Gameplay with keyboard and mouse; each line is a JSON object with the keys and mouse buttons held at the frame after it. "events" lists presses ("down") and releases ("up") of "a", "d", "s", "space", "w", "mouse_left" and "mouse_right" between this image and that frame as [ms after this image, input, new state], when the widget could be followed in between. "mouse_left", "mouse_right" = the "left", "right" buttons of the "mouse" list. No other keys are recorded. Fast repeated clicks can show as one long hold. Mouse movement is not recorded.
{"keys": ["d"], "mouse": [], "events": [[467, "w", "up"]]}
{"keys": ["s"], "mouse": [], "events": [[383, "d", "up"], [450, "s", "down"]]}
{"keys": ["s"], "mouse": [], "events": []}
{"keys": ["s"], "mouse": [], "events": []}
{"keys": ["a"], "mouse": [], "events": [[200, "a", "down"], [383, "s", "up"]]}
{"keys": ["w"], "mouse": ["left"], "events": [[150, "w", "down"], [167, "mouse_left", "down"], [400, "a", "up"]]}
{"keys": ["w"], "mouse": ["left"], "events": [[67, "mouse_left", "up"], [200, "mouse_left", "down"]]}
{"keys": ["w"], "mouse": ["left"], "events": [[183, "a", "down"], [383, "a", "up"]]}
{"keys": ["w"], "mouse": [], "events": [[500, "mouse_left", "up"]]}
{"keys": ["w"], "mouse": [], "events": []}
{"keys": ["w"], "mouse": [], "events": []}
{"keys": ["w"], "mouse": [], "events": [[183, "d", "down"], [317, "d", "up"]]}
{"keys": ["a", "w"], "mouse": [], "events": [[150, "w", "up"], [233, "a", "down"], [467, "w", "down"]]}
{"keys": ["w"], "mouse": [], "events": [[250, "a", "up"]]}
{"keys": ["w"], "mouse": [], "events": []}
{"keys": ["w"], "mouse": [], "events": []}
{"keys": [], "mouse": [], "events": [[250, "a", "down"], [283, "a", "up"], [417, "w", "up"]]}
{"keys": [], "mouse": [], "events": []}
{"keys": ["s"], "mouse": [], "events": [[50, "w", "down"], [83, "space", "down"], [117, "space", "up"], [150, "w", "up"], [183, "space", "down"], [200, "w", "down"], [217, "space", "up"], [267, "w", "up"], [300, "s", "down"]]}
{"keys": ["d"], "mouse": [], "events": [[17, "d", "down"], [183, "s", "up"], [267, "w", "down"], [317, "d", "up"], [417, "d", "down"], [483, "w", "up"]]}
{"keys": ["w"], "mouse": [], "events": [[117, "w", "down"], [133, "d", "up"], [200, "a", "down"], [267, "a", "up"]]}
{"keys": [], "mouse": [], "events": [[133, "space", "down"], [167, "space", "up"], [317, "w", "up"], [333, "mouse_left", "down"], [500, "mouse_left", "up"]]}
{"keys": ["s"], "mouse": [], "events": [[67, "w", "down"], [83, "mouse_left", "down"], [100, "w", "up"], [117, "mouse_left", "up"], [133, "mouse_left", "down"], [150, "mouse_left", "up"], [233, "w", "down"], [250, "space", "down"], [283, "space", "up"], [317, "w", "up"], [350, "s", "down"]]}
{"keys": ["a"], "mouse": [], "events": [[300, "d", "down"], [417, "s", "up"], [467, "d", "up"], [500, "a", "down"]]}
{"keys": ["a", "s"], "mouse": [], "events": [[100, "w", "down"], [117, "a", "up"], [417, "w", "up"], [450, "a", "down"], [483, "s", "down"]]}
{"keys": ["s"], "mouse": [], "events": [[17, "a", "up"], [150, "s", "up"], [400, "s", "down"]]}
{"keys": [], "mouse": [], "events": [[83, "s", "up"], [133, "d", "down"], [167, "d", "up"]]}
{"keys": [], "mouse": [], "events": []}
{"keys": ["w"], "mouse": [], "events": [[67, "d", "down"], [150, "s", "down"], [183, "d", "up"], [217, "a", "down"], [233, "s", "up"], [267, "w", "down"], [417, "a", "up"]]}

● ● ● ● ●

→ **About this task**
From the entries above, copy out every line where the string "space" appears.

→ **Output below**
Gameplay with keyboard and mouse; each line is a JSON object with the keys and mouse buttons held at the frame after it. "events" lists presses ("down") and releases ("up") of "a", "d", "s", "space", "w", "mouse_left" and "mouse_right" between this image and that frame as [ms after this image, input, new state], when the widget could be followed in between. "mouse_left", "mouse_right" = the "left", "right" buttons of the "mouse" list. No other keys are recorded. Fast repeated clicks can show as one long hold. Mouse movement is not recorded.
{"keys": ["s"], "mouse": [], "events": [[50, "w", "down"], [83, "space", "down"], [117, "space", "up"], [150, "w", "up"], [183, "space", "down"], [200, "w", "down"], [217, "space", "up"], [267, "w", "up"], [300, "s", "down"]]}
{"keys": [], "mouse": [], "events": [[133, "space", "down"], [167, "space", "up"], [317, "w", "up"], [333, "mouse_left", "down"], [500, "mouse_left", "up"]]}
{"keys": ["s"], "mouse": [], "events": [[67, "w", "down"], [83, "mouse_left", "down"], [100, "w", "up"], [117, "mouse_left", "up"], [133, "mouse_left", "down"], [150, "mouse_left", "up"], [233, "w", "down"], [250, "space", "down"], [283, "space", "up"], [317, "w", "up"], [350, "s", "down"]]}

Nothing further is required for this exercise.